Okay kids. Merry Christmas.
Chicago
December 23, 2009
Today I drove to Chicago with my daddy to get my Chinese visa. Chicago is a beautiful city, elegantly modern and not too tacky. This is what I remembered from my previous trips there.
This time, I felt like I was discovering it all over again, it along with all of America, or at least America in the cosmopolitan city sense–it was wonderful, and I felt like an endlessly curious and alert child, every store window display grabbed my attention, every noise–the song emanating mysteriously from the restaurant awning as I walked by, the beeping noise across the street from the walk sign, I looked unabashedly at the people who passed me, the clothes they were wearing, their faces, their races, and the smells! that delicious smell from the mexican cafe, this one from the italian restaurant.
It was snowing, and the colors were thus: gray, brown, white. I felt a reflexive urge to say ‘buenas’ to the strangers whose eyes I met, instead of ‘hello’ or ‘good day’ (today I also kissed my neighbor on the cheek in greeting without thinking when he came to visit us and bring us a turkey, but that is unrelated to chicago, just another anecdote of reverse culture shock), and it wasn’t even so cold. As the day went on, I learned to think of snow as beautiful again, if in a cold, bleak kind of way.
But all of this is unimportant procrastination. The important thing is that when we drove into the commercial section of downtown Chicago I was struck, to say the least, by the number of stores stacked horizontally next to each other, their big shiny glass windows revealing quantities and quantities of beautifully stocked shelves. My dad, at the steering wheel, was muttering about taking wrong turns and directions and stuff, but I couldn’t pay attention, my eyes were glued to the gleaming store displays, glittering with Christmas decorations, hyper-elegance, and hyper-abundance. Is this the realization of man’s potential?
Although I didn’t want to be a bitter commie cynic, the words ‘unnecessary’ ‘profligate’ ‘exorbitant’ kept on flying through my head, and I couldn’t help but wonder who the hell is buying all this shit? Supply seems to have reached such a high level in this country (to ensure comfort, convenience, a sense of abundance and wealth) that all sorts of artificial demand must be created to match it. No wonder we are in an economic crisis, no wonder there are so many advertisements everywhere. My dad showed me the Polo Ralph Lauren store on the ritziest part of Michigan Ave, and it was decorated and organized like a museum/mansion from the mahogany days. I guess it was artistic and kind of cool/original whatnot, but does that justify how completely unnecessary it was?
But even in all the glitzy elegance there were some slips of obvious TACK. The first was a store named ‘Material Possessions,’ with old fashioned lamps and other fancy looking things in the windows. The second was a mannequin Christmas window display for a mid-high end clothes shop that featured Christmas-lights pronouncing the giant words JOY and CHEER. I wish I could have taken a picture.
There are, however, some good things to say about the system. It’s all clean and pretty, and brings a little color and life to the boring winter scape. The food is yummy. Getting my Chinese visa was the easiest, fastest, most efficient thing that’s ever happened to me. Except for the 4 hour drive to Chicago, it was no hassle at all, in, out, done, something which never would have happened in Cuba.
America
December 22, 2009
Being back in America is still confusing and a little overwhelming.

> **Data for this exercise**:
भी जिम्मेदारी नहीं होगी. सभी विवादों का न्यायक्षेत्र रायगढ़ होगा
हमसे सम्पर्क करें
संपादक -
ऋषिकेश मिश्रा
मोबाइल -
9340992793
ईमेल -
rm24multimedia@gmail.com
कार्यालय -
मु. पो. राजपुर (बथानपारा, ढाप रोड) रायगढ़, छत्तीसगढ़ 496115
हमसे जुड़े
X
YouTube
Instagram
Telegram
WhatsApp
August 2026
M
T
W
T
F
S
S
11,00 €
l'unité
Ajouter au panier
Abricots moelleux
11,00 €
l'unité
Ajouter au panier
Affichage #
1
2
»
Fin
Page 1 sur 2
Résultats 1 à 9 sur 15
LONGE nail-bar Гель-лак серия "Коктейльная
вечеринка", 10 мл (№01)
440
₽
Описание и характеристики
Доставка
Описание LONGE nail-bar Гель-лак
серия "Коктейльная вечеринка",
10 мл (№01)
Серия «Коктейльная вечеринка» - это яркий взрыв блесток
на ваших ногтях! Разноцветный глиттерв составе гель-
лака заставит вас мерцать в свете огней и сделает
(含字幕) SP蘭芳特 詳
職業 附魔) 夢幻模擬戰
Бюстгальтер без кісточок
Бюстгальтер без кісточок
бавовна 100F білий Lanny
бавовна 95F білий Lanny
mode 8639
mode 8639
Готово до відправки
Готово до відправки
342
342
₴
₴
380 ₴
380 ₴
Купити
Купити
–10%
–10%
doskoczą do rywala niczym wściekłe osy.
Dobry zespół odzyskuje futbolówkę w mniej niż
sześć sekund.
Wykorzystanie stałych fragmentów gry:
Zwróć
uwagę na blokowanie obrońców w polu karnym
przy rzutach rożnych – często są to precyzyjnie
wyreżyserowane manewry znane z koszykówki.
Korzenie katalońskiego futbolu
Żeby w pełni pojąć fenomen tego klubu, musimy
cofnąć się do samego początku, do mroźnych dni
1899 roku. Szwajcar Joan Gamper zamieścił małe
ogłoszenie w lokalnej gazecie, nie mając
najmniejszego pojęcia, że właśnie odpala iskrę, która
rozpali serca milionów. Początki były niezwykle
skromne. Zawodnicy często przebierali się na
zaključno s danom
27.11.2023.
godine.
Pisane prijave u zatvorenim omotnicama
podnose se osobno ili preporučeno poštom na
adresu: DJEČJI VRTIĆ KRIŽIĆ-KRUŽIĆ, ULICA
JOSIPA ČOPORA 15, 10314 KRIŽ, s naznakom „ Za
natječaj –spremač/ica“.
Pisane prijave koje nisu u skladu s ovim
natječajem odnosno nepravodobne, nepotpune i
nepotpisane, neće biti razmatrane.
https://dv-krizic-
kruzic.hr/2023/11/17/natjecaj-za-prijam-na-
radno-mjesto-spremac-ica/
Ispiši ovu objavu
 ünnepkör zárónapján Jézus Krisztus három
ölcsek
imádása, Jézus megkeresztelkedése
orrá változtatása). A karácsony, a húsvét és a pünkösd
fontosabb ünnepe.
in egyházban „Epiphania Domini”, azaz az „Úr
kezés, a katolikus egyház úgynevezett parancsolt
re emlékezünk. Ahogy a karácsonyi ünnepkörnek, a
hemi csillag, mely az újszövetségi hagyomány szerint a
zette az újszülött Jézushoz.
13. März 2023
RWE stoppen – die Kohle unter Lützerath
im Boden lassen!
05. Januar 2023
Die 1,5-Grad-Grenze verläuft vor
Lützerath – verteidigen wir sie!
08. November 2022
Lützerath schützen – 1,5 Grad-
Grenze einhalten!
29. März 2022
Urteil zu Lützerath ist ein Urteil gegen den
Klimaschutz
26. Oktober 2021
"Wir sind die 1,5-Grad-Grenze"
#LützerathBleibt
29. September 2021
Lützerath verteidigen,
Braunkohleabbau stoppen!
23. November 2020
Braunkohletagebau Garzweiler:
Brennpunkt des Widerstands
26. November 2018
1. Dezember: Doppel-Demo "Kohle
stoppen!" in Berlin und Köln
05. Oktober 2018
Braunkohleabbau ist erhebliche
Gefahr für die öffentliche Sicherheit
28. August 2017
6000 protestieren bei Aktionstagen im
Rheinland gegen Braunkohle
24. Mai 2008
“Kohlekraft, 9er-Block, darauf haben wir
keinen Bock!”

==

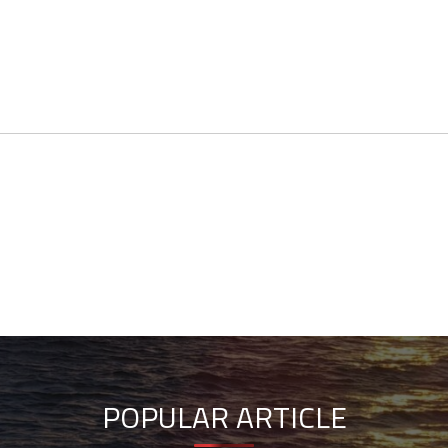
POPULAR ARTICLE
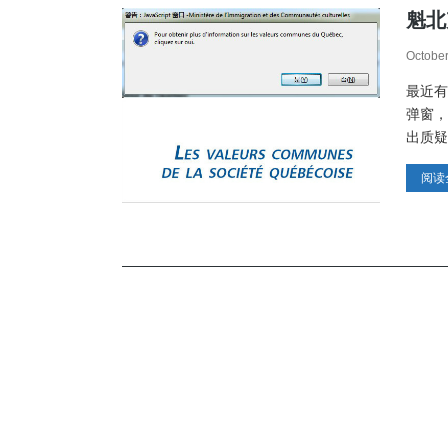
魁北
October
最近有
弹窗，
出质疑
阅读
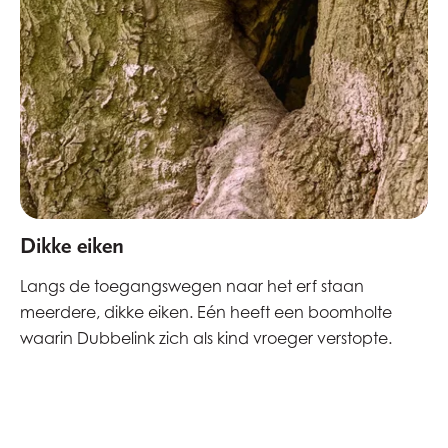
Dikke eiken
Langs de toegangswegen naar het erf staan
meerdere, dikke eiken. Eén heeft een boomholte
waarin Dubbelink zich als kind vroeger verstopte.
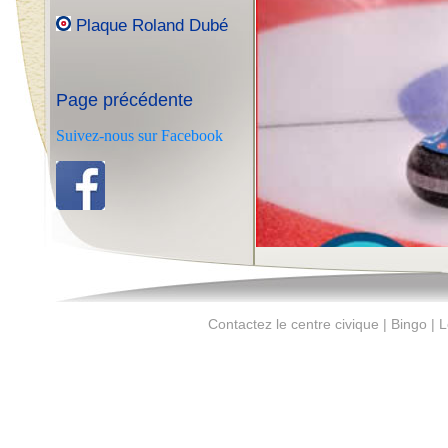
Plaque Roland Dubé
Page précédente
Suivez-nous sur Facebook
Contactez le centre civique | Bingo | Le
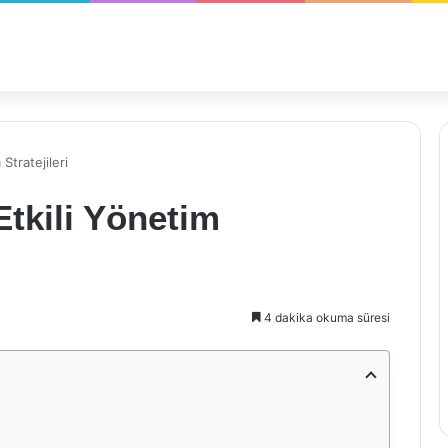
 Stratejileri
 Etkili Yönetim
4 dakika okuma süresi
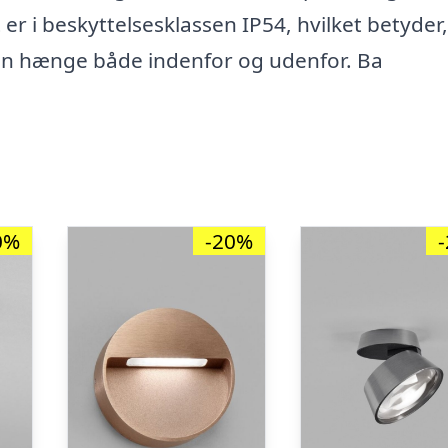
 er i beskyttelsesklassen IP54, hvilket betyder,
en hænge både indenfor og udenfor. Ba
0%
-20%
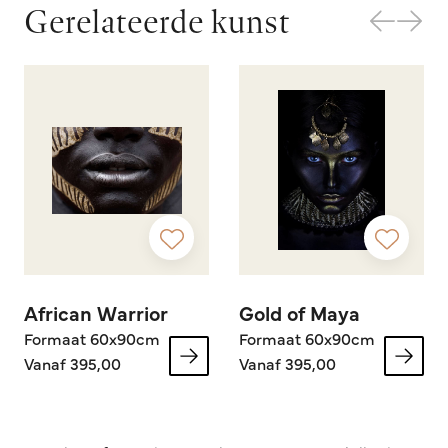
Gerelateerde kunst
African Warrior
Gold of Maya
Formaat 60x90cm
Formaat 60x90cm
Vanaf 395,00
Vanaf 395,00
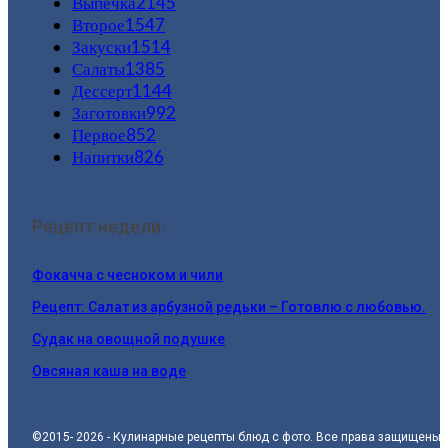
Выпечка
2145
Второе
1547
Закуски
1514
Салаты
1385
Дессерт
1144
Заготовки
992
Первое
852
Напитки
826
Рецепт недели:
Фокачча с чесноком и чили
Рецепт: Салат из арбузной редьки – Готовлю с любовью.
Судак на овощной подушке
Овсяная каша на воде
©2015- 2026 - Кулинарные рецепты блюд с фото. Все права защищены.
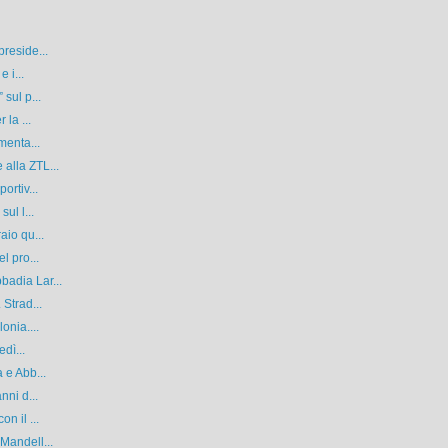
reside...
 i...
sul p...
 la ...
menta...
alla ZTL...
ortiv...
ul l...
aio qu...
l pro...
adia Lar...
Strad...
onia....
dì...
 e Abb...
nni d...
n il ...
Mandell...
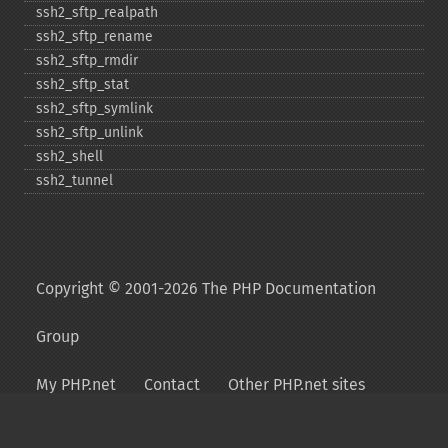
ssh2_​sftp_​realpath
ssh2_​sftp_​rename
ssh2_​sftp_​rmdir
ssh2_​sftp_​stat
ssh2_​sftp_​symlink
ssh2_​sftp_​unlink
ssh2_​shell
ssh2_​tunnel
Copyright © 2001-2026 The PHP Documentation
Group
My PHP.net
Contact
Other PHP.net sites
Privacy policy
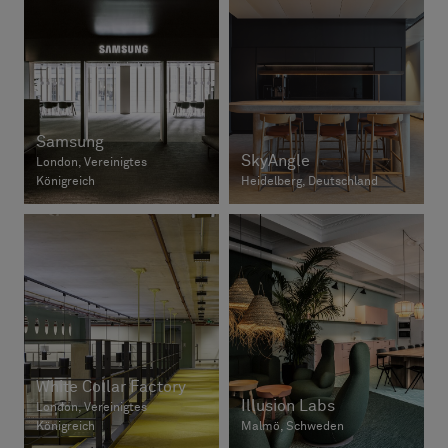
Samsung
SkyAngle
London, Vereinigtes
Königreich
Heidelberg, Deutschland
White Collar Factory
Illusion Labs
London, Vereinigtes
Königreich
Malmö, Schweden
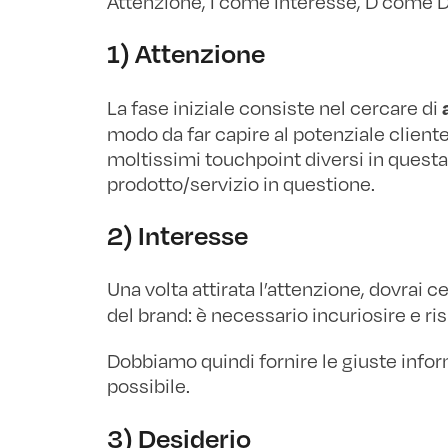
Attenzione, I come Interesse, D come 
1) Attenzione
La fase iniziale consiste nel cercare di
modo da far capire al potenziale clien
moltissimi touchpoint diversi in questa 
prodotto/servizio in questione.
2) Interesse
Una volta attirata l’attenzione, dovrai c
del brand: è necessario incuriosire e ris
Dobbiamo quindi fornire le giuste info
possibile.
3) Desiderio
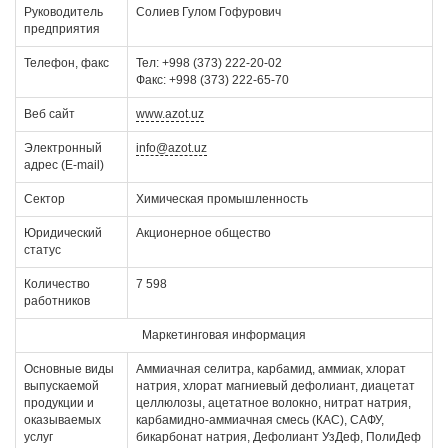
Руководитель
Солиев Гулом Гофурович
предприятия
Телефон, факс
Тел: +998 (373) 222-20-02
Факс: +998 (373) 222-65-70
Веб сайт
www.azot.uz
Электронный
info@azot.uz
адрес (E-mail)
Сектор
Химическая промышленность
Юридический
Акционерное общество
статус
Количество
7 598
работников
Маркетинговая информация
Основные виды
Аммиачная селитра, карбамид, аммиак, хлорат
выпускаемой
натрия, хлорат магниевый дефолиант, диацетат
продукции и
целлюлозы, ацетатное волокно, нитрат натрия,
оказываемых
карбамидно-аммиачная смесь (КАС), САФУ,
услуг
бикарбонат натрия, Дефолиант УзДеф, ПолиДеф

> **Explore the material**:
1. Summarize the Chicago diary entry in two sentences.
2. Select every row that contains the word "натрия".
The rows are unrelated to the Chicago diary entry.

> **Results in order**:
1. On December 23, 2009, the writer drove to Chicago with their dad to get a Chinese visa and felt like a curious child rediscovering the city's sights, sounds and smells in the snow. The abundance of glittering store displays downtown made the writer wonder who buys all of it, though the writer also granted that the system is clean and pretty, the food is good, and the visa process was faster and more efficient than it would have been in Cuba.

2.
натрия, хлорат магниевый дефолиант, диацетат
целлюлозы, ацетатное волокно, нитрат натрия,
бикарбонат натрия, Дефолиант УзДеф, ПолиДеф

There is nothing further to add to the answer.